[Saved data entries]
────────────────

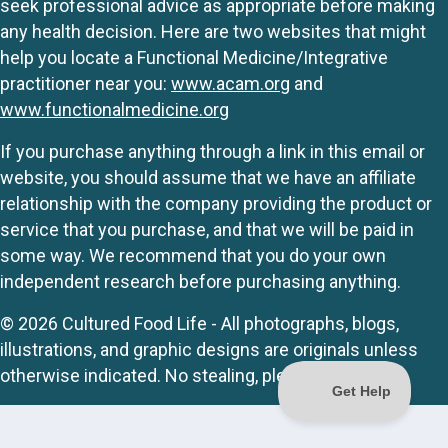
seek professional advice as appropriate before making
any health decision. Here are two websites that might
help you locate a Functional Medicine/Integrative
practitioner near you:
www.acam.org
and
www.functionalmedicine.org
If you purchase anything through a link in this email or
website, you should assume that we have an affiliate
relationship with the company providing the product or
service that you purchase, and that we will be paid in
some way. We recommend that you do your own
independent research before purchasing anything.
© 2026 Cultured Food Life - All photographs, blogs,
illustrations, and graphic designs are originals unless
otherwise indicated. No stealing, please.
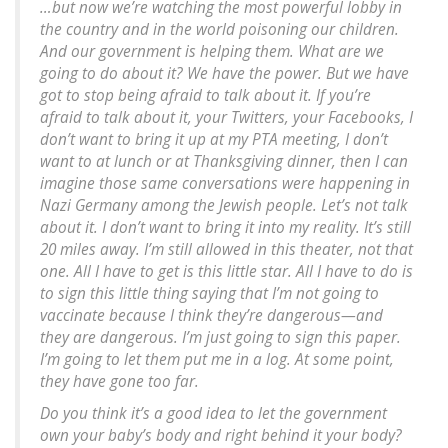
…but now we’re watching the most powerful lobby in
the country and in the world poisoning our children.
And our government is helping them. What are we
going to do about it? We have the power. But we have
got to stop being afraid to talk about it. If you’re
afraid to talk about it, your Twitters, your Facebooks, I
don’t want to bring it up at my PTA meeting, I don’t
want to at lunch or at Thanksgiving dinner, then I can
imagine those same conversations were happening in
Nazi Germany among the Jewish people. Let’s not talk
about it. I don’t want to bring it into my reality. It’s still
20 miles away. I’m still allowed in this theater, not that
one. All I have to get is this little star. All I have to do is
to sign this little thing saying that I’m not going to
vaccinate because I think they’re dangerous—and
they are dangerous. I’m just going to sign this paper.
I’m going to let them put me in a log. At some point,
they have gone too far.
Do you think it’s a good idea to let the government
own your baby’s body and right behind it your body?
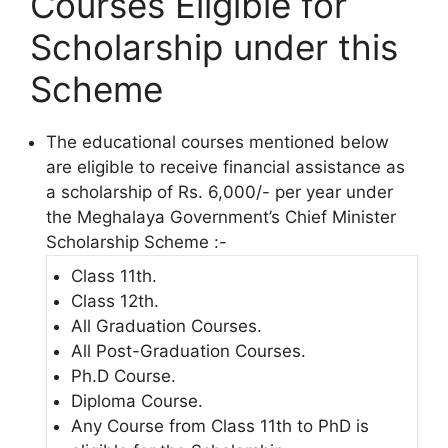
Courses Eligible for
Scholarship under this
Scheme
The educational courses mentioned below
are eligible to receive financial assistance as
a scholarship of Rs. 6,000/- per year under
the Meghalaya Government’s Chief Minister
Scholarship Scheme :-
Class 11th.
Class 12th.
All Graduation Courses.
All Post-Graduation Courses.
Ph.D Course.
Diploma Course.
Any Course from Class 11th to PhD is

────────────────

__REQUEST__: Reprint the entries above exactly, images removed.

__EXERCISE RESPONSE__:
seek professional advice as appropriate before making
any health decision. Here are two websites that might
help you locate a Functional Medicine/Integrative
practitioner near you:
www.acam.org
and
www.functionalmedicine.org
If you purchase anything through a link in this email or
website, you should assume that we have an affiliate
relationship with the company providing the product or
service that you purchase, and that we will be paid in
some way. We recommend that you do your own
independent research before purchasing anything.
© 2026 Cultured Food Life - All photographs, blogs,
illustrations, and graphic designs are originals unless
otherwise indicated. No stealing, please.
…but now we’re watching the most powerful lobby in
the country and in the world poisoning our children.
And our government is helping them. What are we
going to do about it? We have the power. But we have
got to stop being afraid to talk about it. If you’re
afraid to talk about it, your Twitters, your Facebooks, I
don’t want to bring it up at my PTA meeting, I don’t
want to at lunch or at Thanksgiving dinner, then I can
imagine those same conversations were happening in
Nazi Germany among the Jewish people. Let’s not talk
about it. I don’t want to bring it into my reality. It’s still
20 miles away. I’m still allowed in this theater, not that
one. All I have to get is this little star. All I have to do is
to sign this little thing saying that I’m not going to
vaccinate because I think they’re dangerous—and
they are dangerous. I’m just going to sign this paper.
I’m going to let them put me in a log. At some point,
they have gone too far.
Do you think it’s a good idea to let the government
own your baby’s body and right behind it your body?
Courses Eligible for
Scholarship under this
Scheme
The educational courses mentioned below
are eligible to receive financial assistance as
a scholarship of Rs. 6,000/- per year under
the Meghalaya Government’s Chief Minister
Scholarship Scheme :-
Class 11th.
Class 12th.
All Graduation Courses.
All Post-Graduation Courses.
Ph.D Course.
Diploma Course.
Any Course from Class 11th to PhD is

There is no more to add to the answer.